◆ Records ◆
= Beginning of Section =

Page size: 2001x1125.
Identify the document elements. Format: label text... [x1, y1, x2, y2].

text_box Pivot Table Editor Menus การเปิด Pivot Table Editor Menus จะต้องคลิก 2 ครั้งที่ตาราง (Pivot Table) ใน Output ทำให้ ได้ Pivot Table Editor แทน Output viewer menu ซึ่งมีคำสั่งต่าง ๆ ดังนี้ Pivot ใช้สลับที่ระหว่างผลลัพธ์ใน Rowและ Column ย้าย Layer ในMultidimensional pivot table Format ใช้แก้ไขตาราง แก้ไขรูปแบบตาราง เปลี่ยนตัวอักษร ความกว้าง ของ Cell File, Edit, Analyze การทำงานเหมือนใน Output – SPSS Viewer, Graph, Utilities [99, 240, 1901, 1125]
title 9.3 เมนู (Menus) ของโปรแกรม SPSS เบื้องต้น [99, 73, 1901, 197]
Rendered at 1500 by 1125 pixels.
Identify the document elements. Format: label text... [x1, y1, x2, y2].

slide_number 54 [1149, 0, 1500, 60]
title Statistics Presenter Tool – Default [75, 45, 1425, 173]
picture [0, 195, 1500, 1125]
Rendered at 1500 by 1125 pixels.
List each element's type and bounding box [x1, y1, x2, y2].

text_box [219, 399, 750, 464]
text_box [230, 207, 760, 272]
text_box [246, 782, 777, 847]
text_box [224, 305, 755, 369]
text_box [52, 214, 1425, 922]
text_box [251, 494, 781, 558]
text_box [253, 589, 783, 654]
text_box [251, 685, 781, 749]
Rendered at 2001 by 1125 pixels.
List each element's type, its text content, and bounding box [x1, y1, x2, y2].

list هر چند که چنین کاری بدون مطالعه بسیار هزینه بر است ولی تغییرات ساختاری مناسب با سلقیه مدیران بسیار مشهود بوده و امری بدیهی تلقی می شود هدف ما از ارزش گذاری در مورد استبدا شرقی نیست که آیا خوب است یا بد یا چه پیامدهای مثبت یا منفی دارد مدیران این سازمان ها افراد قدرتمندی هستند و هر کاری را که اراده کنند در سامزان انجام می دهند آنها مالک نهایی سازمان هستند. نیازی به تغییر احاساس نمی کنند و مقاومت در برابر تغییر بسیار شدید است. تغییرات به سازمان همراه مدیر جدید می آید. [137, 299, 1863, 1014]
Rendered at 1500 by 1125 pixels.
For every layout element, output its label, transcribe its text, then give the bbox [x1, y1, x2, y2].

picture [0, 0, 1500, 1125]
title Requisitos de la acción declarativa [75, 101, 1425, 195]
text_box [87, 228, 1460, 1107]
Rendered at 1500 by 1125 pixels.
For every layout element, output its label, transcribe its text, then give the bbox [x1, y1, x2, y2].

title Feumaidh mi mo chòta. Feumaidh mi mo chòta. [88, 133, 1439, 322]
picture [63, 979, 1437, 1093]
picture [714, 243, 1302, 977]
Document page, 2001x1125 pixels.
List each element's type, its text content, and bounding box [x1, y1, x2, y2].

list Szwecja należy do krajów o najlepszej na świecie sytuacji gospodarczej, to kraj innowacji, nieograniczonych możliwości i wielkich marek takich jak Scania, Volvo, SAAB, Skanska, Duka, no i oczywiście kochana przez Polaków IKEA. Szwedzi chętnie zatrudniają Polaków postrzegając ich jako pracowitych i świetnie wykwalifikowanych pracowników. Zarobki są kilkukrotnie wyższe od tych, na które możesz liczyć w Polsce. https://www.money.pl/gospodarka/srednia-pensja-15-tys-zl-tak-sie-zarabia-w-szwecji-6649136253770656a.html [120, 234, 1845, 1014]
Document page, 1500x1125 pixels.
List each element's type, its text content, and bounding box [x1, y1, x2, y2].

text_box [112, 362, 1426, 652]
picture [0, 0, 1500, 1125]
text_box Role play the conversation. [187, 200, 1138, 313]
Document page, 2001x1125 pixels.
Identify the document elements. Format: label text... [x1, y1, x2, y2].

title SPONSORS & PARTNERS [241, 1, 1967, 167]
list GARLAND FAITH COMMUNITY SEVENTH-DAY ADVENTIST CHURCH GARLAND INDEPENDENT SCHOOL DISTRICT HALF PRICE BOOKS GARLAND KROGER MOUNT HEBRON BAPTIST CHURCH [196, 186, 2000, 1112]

= End of Section =

◆ What to do ◆
The records above are to be written out again word for word.

◆ Solution to this exercise ◆
Page size: 2001x1125.
Identify the document elements. Format: label text... [x1, y1, x2, y2].

text_box Pivot Table Editor Menus การเปิด Pivot Table Editor Menus จะต้องคลิก 2 ครั้งที่ตาราง (Pivot Table) ใน Output ทำให้ ได้ Pivot Table Editor แทน Output viewer menu ซึ่งมีคำสั่งต่าง ๆ ดังนี้ Pivot ใช้สลับที่ระหว่างผลลัพธ์ใน Rowและ Column ย้าย Layer ในMultidimensional pivot table Format ใช้แก้ไขตาราง แก้ไขรูปแบบตาราง เปลี่ยนตัวอักษร ความกว้าง ของ Cell File, Edit, Analyze การทำงานเหมือนใน Output – SPSS Viewer, Graph, Utilities [99, 240, 1901, 1125]
title 9.3 เมนู (Menus) ของโปรแกรม SPSS เบื้องต้น [99, 73, 1901, 197]
Rendered at 1500 by 1125 pixels.
Identify the document elements. Format: label text... [x1, y1, x2, y2].

slide_number 54 [1149, 0, 1500, 60]
title Statistics Presenter Tool – Default [75, 45, 1425, 173]
picture [0, 195, 1500, 1125]
Rendered at 1500 by 1125 pixels.
List each element's type and bounding box [x1, y1, x2, y2].

text_box [219, 399, 750, 464]
text_box [230, 207, 760, 272]
text_box [246, 782, 777, 847]
text_box [224, 305, 755, 369]
text_box [52, 214, 1425, 922]
text_box [251, 494, 781, 558]
text_box [253, 589, 783, 654]
text_box [251, 685, 781, 749]
Rendered at 2001 by 1125 pixels.
List each element's type, its text content, and bounding box [x1, y1, x2, y2].

list هر چند که چنین کاری بدون مطالعه بسیار هزینه بر است ولی تغییرات ساختاری مناسب با سلقیه مدیران بسیار مشهود بوده و امری بدیهی تلقی می شود هدف ما از ارزش گذاری در مورد استبدا شرقی نیست که آیا خوب است یا بد یا چه پیامدهای مثبت یا منفی دارد مدیران این سازمان ها افراد قدرتمندی هستند و هر کاری را که اراده کنند در سامزان انجام می دهند آنها مالک نهایی سازمان هستند. نیازی به تغییر احاساس نمی کنند و مقاومت در برابر تغییر بسیار شدید است. تغییرات به سازمان همراه مدیر جدید می آید. [137, 299, 1863, 1014]
Rendered at 1500 by 1125 pixels.
For every layout element, output its label, transcribe its text, then give the bbox [x1, y1, x2, y2].

picture [0, 0, 1500, 1125]
title Requisitos de la acción declarativa [75, 101, 1425, 195]
text_box [87, 228, 1460, 1107]
Rendered at 1500 by 1125 pixels.
For every layout element, output its label, transcribe its text, then give the bbox [x1, y1, x2, y2].

title Feumaidh mi mo chòta. Feumaidh mi mo chòta. [88, 133, 1439, 322]
picture [63, 979, 1437, 1093]
picture [714, 243, 1302, 977]
Document page, 2001x1125 pixels.
List each element's type, its text content, and bounding box [x1, y1, x2, y2].

list Szwecja należy do krajów o najlepszej na świecie sytuacji gospodarczej, to kraj innowacji, nieograniczonych możliwości i wielkich marek takich jak Scania, Volvo, SAAB, Skanska, Duka, no i oczywiście kochana przez Polaków IKEA. Szwedzi chętnie zatrudniają Polaków postrzegając ich jako pracowitych i świetnie wykwalifikowanych pracowników. Zarobki są kilkukrotnie wyższe od tych, na które możesz liczyć w Polsce. https://www.money.pl/gospodarka/srednia-pensja-15-tys-zl-tak-sie-zarabia-w-szwecji-6649136253770656a.html [120, 234, 1845, 1014]
Document page, 1500x1125 pixels.
List each element's type, its text content, and bounding box [x1, y1, x2, y2].

text_box [112, 362, 1426, 652]
picture [0, 0, 1500, 1125]
text_box Role play the conversation. [187, 200, 1138, 313]
Document page, 2001x1125 pixels.
Identify the document elements. Format: label text... [x1, y1, x2, y2].

title SPONSORS & PARTNERS [241, 1, 1967, 167]
list GARLAND FAITH COMMUNITY SEVENTH-DAY ADVENTIST CHURCH GARLAND INDEPENDENT SCHOOL DISTRICT HALF PRICE BOOKS GARLAND KROGER MOUNT HEBRON BAPTIST CHURCH [196, 186, 2000, 1112]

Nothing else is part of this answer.